§ **Exercise A**: Print the rows below exactly, starting with the line that contains "Khi sức khỏe" and going on through the line that contains "thẳng, trầm cảm", and print nothing else.

1.Kth Largest Element in an Array

Find the kth largest element in an unsorted array. Note that it is the kth largest element in the sorted order, not the kth distinct element.

Solution : (using Max Heap)

class Solution
{
public:
    int findKthLargest(vector<int> &nums, int k)
    {

       make_heap(nums.begin(),nums.end());

        int j = 0;
        while (j < k - 1)
        {
            pop_heap(nums.begin(),nums.end());
            nums.pop_back(); 
            j++;
        }

        return nums.front();
    }
};

Time Complexity: O(n + k log(n) ) Heapify takes O(n) and deletion of k elements takes k * log (n)

Solution: (Using Priority Queue)

class Solution
{
public:
    int findKthLargest(vector<int> &nums, int k)
    {

        priority_queue<int, vector<int>> pq(nums.begin(), nums.end());

        for (int i = 1; i < k; i++)
        {
            pq.pop();
        }
        return pq.top();
    }
};

Solution: (Quick Select)

Similar algorithm to quick sort

class Solution
{
public:
    int findPivot(vector<int> &nums, int start, int end)
    {

        int pvt = nums[end];
        int k = start;

        for (int i = start; i < end; i++)
        {
            if (nums[i] < pvt)
            {
                swap(nums[i], nums[k]);
                k++;
            }
        }
        swap(nums[k], nums[end]);
        return k;
    }

    int quickSelect(vector<int> &nums, int start, int end, int k)
    {
        
        if (start > end)
        {
            return -1;
        }

        int p = findPivot(nums, start, end);
        
        if (p == k)
        {
            return p;
        }

        if (p < k)
        {
            return quickSelect(nums, p + 1, end, k);
        }

        else if (p > k)
        {
           return quickSelect(nums, start, p - 1, k);
        }
        
        return -1;
    }
    
    int findKthLargest(vector<int> &nums, int k)
    {
        int n = nums.size();
    
        int res = quickSelect(nums, 0, n - 1, n-k);
        
        return nums[res];

        return res;
    

Time Complexity: O(n)

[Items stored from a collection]

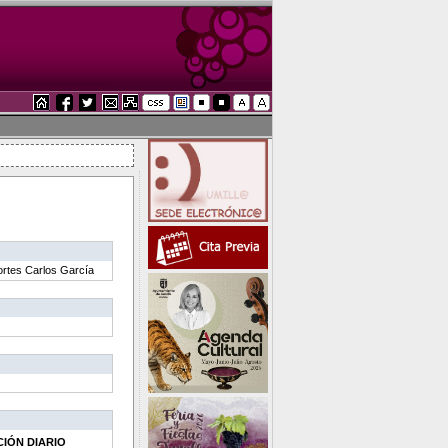
portes Carlos García
CIÓN DIARIO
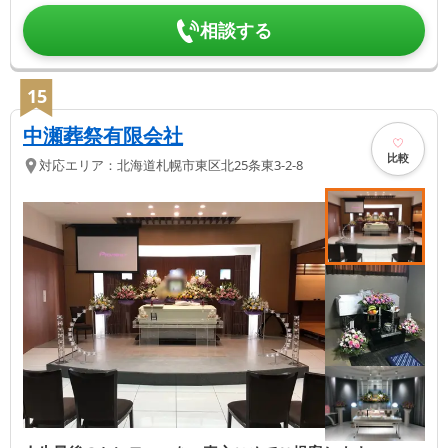
相談する
15
中瀬葬祭有限会社
比較
対応エリア：
北海道
札幌市東区
北25条東3-2-8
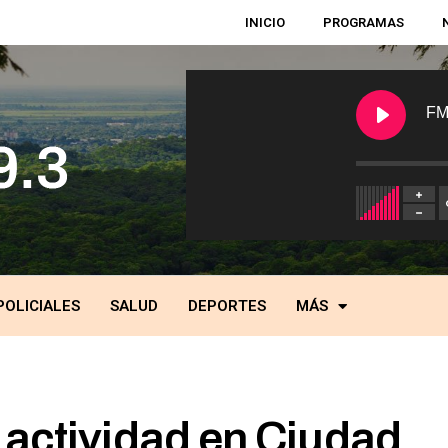
INICIO
PROGRAMAS
FM
POLICIALES
SALUD
DEPORTES
MÁS
 actividad en Ciudad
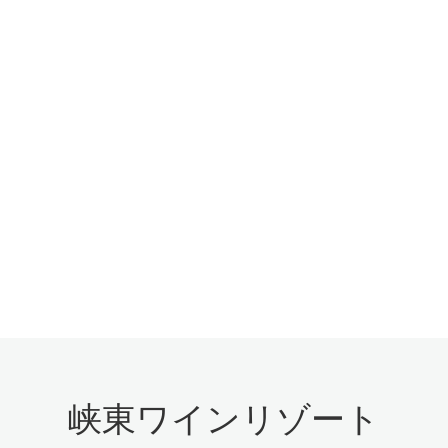
峡東ワインリゾート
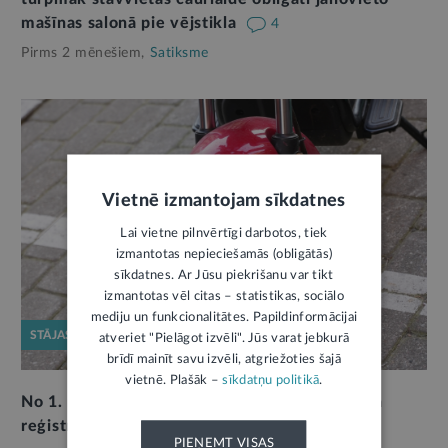
mašīnas salonā pie vējstikla
4
Pirms 2 mēnešiem,
Satiksme
Vietnē izmantojam sīkdatnes
Lai vietne pilnvērtīgi darbotos, tiek
izmantotas nepieciešamās (obligātās)
sīkdatnes. Ar Jūsu piekrišanu var tikt
izmantotas vēl citas – statistikas, sociālo
mediju un funkcionalitātes. Papildinformācijai
STĀJAS SPĒKĀ
atveriet "Pielāgot izvēli". Jūs varat jebkurā
brīdī mainīt savu izvēli, atgriežoties šajā
vietnē. Plašāk –
sīkdatņu politikā
.
No 1. maija pašgājējiem velosipēdiem obligāta
reģistrācija un OCTA
PIEŅEMT VISAS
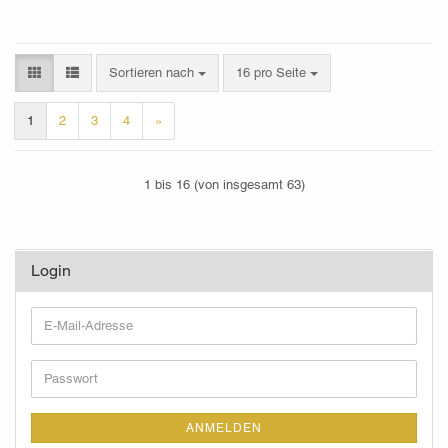
Sortieren nach
pro Seite
Sortieren nach
16 pro Seite
1
2
3
4
»
1
bis
16
(von insgesamt
63
)
Login
E-
Mail-
Adresse
Passwort
ANMELDEN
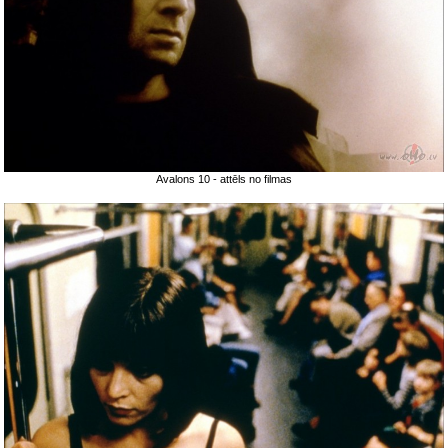
Avalons 10 - attēls no filmas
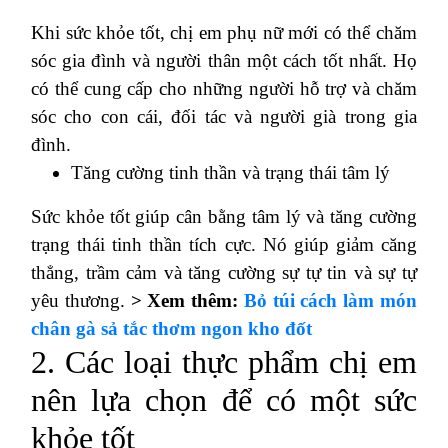
Khi sức khỏe tốt, chị em phụ nữ mới có thể chăm
sóc gia đình và người thân một cách tốt nhất.
Họ
có thể cung cấp cho những người hỗ trợ và chăm
sóc cho con cái, đối tác và người già trong gia
đình.
Tăng cường tinh thần và trạng thái tâm lý
Sức khỏe tốt giúp cân bằng tâm lý và tăng cường
trạng thái tinh thần tích cực.
Nó giúp giảm căng
thẳng, trầm cảm và tăng cường sự tự tin và sự tự
yêu thương.
> Xem thêm:
Bỏ túi cách làm món
chân gà sả tắc thơm ngon kho đốt
2. Các loại thực phẩm chị em
nên lựa chọn để có một sức
khỏe tốt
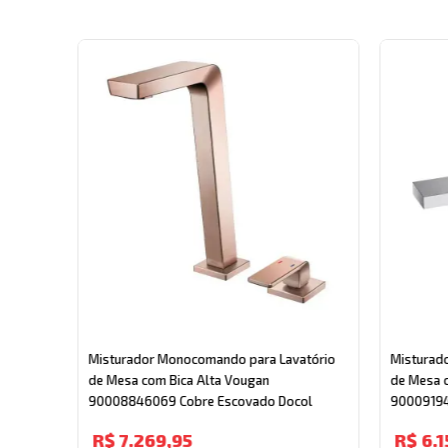
tório
06 Kira
Misturador Monocomando para Lavatório
Misturad
de Mesa com Bica Alta Vougan
de Mesa c
90008846069 Cobre Escovado Docol
90009194
R$
7
.
269
,
95
R$
6
.
1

§ **Exercise B**: Rewrite the part of the kth-largest-element passage starting with "Solution: (Using Priority" and going on through "i = 1; i < k; i++)", replacing every "pq" with "maxHeap".

§ **Your solution A**:
Khi sức khỏe tốt, chị em phụ nữ mới có thể chăm
sóc gia đình và người thân một cách tốt nhất.
Họ
có thể cung cấp cho những người hỗ trợ và chăm
sóc cho con cái, đối tác và người già trong gia
đình.
Tăng cường tinh thần và trạng thái tâm lý
Sức khỏe tốt giúp cân bằng tâm lý và tăng cường
trạng thái tinh thần tích cực.
Nó giúp giảm căng
thẳng, trầm cảm và tăng cường sự tự tin và sự tự

§ **Your solution B**:
Solution: (Using Priority Queue)

class Solution
{
public:
    int findKthLargest(vector<int> &nums, int k)
    {

        priority_queue<int, vector<int>> maxHeap(nums.begin(), nums.end());

        for (int i = 1; i < k; i++)